Nie powinni go w ogóle emitować. Tyle genialnych sezonów i na koniec taka szmira z tanimi wycieczkami psychologicznymi.
Co racja to racja opuścili się tak jakby ostatni sezon nakręcili już tylko od niechcenia na odczepnego... Tak czy siak ciekaw jestem finalnego odcinka :)
Ogólnie same dramaty z końcowymi sezonami co niektórych seriali Californication, HIMYM czy -strach się przyznać- Dexter a teraz to, porażka totalna dzięki za Breaking Bad czy The Killing bo idzie się załamać, ale jak tak sobie pomyślę że to kolejny serial odchodzący w niepamięć to aż żal mi się robi bo jak by nie patrzeć trudno o następny taki klimat. Podsumowując będę tęsknić tak czy siak ;)
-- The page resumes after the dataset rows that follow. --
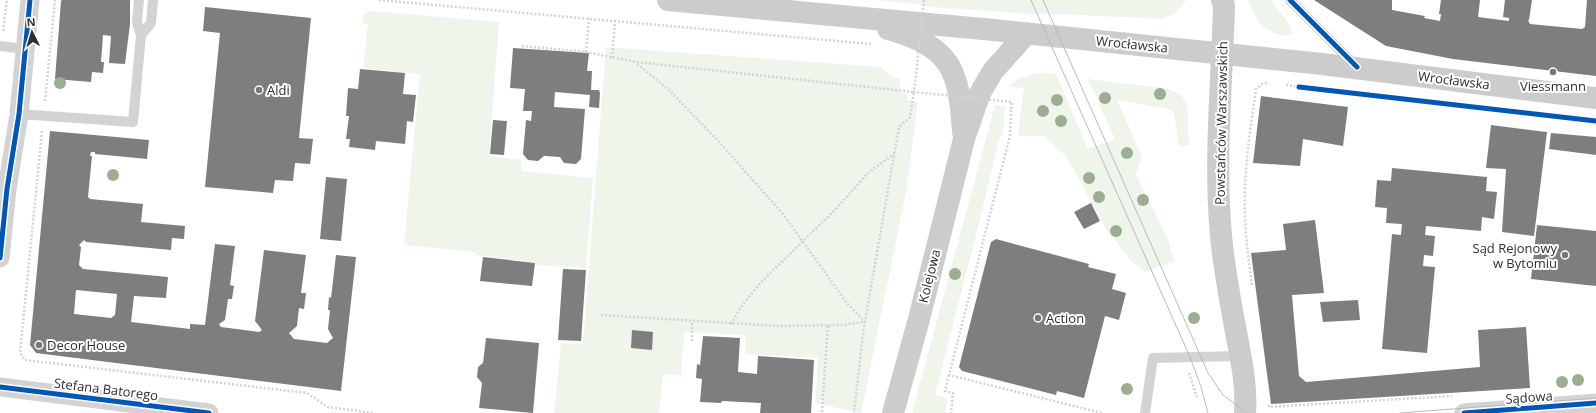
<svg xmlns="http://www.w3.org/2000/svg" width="1596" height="413" font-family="'Open Sans',sans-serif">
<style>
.green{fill:#eff5eb}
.building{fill:#7e7e7e;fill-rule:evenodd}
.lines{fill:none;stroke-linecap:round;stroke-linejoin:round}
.path{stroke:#d3d3d3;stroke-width:2.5;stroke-dasharray:2 2;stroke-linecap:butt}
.lane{stroke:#d3d3d3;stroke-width:10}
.street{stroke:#d3d3d3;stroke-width:19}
.secondary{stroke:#ccc;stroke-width:22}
.tram{stroke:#bababa;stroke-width:1}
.path-bridge{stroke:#d3d3d3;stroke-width:2.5;stroke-dasharray:2 2;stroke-linecap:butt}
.cycleway-casing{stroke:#fff;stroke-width:8}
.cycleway{stroke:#0057b8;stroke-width:5}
.tree{fill:#9cae92}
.poi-dot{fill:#777;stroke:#fff;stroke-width:1.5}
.labels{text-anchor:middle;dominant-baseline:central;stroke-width:4;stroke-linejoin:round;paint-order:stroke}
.street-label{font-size:13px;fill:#2e2e2e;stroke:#fff}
.poi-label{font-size:13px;fill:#2e2e2e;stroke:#fff;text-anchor:start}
</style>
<rect width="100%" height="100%" fill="#fff"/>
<path class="green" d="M876,0H1186L1175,14L1162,19L1058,14H1031L932,7L916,4Z
M1248,0H1271L1291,27L1292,33C1287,37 1283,36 1278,34C1260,29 1254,16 1248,0Z
M371,11L499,22L489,156L521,160V171L593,178L586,268L536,265V262L476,255L475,252L404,245L420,74L363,68L368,24L362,23L364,14Z
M606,47L880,67L895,78H900V92L907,94V100L918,102L906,192L861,413L815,403L818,358L745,354V335L684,332L681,375L663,374L659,413H554L561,343L583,344Z
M1041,73L1056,74L1088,149L1115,139L1088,79L1169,89L1182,96L1187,106L1189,145L1179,146L1174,113L1168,109L1117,100L1142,156L1136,175L1168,239L1174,261L1145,272L1132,262L1106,229L1067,157L1044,136H1018L1024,88L1009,86C1018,77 1028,75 1041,73Z
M995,105L1005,106L1003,135L1000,136L976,235L935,395L947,398L946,413H912Z"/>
<path class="building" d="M62,0H130V24L125,64L109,63L111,36L103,35L101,62H104L103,73L92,72L91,82L55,79L61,1Z
M1314,0H1392V10L1425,16L1424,18L1440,21L1441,14H1439L1441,0H1480L1478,17L1509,21V18L1503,17L1505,0H1532L1529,20H1528L1530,24L1582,29L1585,27L1587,0H1596V76L1453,59L1386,46Z
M205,7L311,18L299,138L313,139L310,164L295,163L293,181L275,180L273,193L205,187L220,33L203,31Z
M513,48L589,53L587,71H592L591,90H599L600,93L599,108L589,107L590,95L555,92L554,107L585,109L581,159L576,164L564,163L560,157L544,156L538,161L528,160L523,154L526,120L531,121L532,111H523L525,89L510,88Z
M360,69L405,73L403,94L416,95L413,122L407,121L405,144L376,141L375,150L349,147L350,139H346L349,116H346L348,88L358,89Z
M1261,96L1348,107L1343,146L1303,139L1300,166L1253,163Z
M493,120L507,121L504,155L490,154Z
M1491,125L1547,132L1534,236L1502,232L1506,169L1486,168Z
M50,131L149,140L147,159L95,154V152H91L90,156H92L88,197L90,199L143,204L141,222L185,226L184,239L172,238L171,250L86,242L84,240L79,245L81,247L79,265L83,269L168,277L166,298L134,296L131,322L190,329V324L205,325L215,244L235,246L230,285L234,286L232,299H228L225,320L219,324L221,327L259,332L262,330L255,321L264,250L306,255L301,293H306L304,309L299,308L297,326L289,333L294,339L327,343L333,338L328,329L330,310H328L329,297L331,298L336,255L356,257L341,391L36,353L30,345ZM76,290L117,294L115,315L111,318L74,314Z
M1551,133L1596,137V155L1549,149Z
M1392,168L1487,177L1486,191L1497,192L1494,219L1482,217L1481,231L1426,226L1425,235L1435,236L1433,256L1424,255L1423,266L1435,267L1427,353L1382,349L1392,234L1401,235L1402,224L1386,223L1387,208L1375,207L1377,180L1391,181Z
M326,177L347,179L341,241L320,239Z
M1091,203L1100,221L1084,229L1074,212Z
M1315,220L1324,293L1292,295L1299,376L1306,382L1480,367L1478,330L1526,327L1530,388L1271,404L1251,253L1286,250L1283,224Z
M1537,225L1596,231V286L1531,279Z
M996,239L1089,264L1088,267L1116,274L1112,289L1126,293L1119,320L1105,316L1084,398L1057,391L1056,395L962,371L959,367L991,242Z
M483,257L535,263L532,286L480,281Z
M563,269L586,270L581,341L558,340Z
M1358,300L1360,320L1323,322L1320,302Z
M632,330L653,332L652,350L631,348Z
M703,336L740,338L738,372L757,374L758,356L814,360L811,413H760L761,403L722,401L721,403L700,402L702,379L696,378L697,364L700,365Z
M486,338L539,343L533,413L479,408L482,383L477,377L478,367L483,363Z"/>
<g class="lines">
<path class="path" d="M379,0L871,44
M3,31L7,0
M522,46L586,52L636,62L914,92L910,117L899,127L863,333L854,413
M586,52L589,19
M612,58L615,22
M1286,85L1299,87
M45,101L55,0
M1011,110L1010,136L949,375L1102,413
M42,131L20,353L25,360L307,393L328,407L373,413
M1252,285C1249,263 1246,241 1245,218C1243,175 1250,131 1256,89L1263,83H1269
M601,315L777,326L841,325L865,322L846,302L783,214L721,144L670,91L636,63
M731,324L741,307L761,282L833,212L868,173L894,154
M692,341V322
M1189,373L1197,397
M949,375L945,391L953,393L951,413
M1269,405V407L1284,406L1452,396
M822,412L828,325"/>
<path class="lane" d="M1290,0L1354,64
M141,35L151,23L153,0
M0,46L25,49
M19,114L133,122L141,35L137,22L139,0
M1145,413L1153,358L1240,356"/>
<path class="street" d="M0,258L7,189L19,114L30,0
M0,387L209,413
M1464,413L1596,403"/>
<path class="secondary" d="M668,0L994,30L1322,64L1596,98
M1222,0L1224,6C1222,82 1214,160 1221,236C1224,268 1230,300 1236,332C1241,359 1247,385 1245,413
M888,29C952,47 959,70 963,132
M893,413L919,319L964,139L980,93L993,71L1027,33"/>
<path class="tram" d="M1031,0L1190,357L1201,387L1208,413
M1043,0L1208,373L1223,395L1247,413
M1400,413L1596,398"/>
<path class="path-bridge" d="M924,0L914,92L1012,102L1011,110"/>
<defs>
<path id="cycleway" d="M1290,0L1357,67
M1299,87L1596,121
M0,258L7,189L19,114L30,0
M0,387L209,413
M1464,413L1596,403"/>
</defs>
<use href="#cycleway" class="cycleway-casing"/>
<use href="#cycleway" class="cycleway"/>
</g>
<g class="tree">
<circle cx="60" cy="83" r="6"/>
<circle cx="1160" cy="94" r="6"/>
<circle cx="1105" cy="98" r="6"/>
<circle cx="1057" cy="100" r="6"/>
<circle cx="1043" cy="111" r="6"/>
<circle cx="1061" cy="121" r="6"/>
<circle cx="1127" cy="153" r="6"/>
<circle cx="113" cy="175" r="6"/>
<circle cx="1089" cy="178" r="6"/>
<circle cx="1099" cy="197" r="6"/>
<circle cx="1143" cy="200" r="6"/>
<circle cx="1116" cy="231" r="6"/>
<circle cx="955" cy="274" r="6"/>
<circle cx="1194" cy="318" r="6"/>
<circle cx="1578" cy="380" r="6"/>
<circle cx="1562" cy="382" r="6"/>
<circle cx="1127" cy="389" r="6"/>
</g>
<g class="poi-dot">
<circle cx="1553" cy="72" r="4"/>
<circle cx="259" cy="90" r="4"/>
<circle cx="1565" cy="255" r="4"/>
<circle cx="1038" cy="318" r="4"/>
<circle cx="39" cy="345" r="4"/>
</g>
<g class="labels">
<g class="street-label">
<text transform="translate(1132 44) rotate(6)">Wrocławska</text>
<text transform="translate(1454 80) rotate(7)">Wrocławska</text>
<text transform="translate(1221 123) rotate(-89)">Powstańców Warszawskich</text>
<text transform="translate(929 276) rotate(-76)">Kolejowa</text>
<text transform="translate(106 389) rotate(7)">Stefana Batorego</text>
<text transform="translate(1529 397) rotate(-4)">Sądowa</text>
</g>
<g class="poi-label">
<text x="1553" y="86" text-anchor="middle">Viessmann</text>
<text x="267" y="90">Aldi</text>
<text x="1557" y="248" text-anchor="end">Sąd Rejonowy<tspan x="1557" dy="15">w Bytomiu</tspan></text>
<text x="1046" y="318">Action</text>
<text x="47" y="345">Decor House</text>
</g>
</g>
<g transform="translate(32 32) rotate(355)" stroke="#ffffff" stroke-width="3" paint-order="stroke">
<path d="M0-3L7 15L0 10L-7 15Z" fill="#2e2e2e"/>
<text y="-6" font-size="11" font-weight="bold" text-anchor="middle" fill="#2e2e2e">N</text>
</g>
</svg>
Ja uważam, że finałowy sezon i tak jest lepszy od poprzedniego, który moim zdaniem był absolutną porażką. Kręcenie 8-9-10 sezonów nigdy, nikomu nie wychodzi na zdrowie. True Blood powinno się zakończyć na 3 i wtedy każdy wspominałby ten serial z łezką w oku i uśmiechem, a tak pozostanie niesmak i oglądanie raczej z przyzwyczajenia i nudy niż z faktycznej ciekawości co się stanie.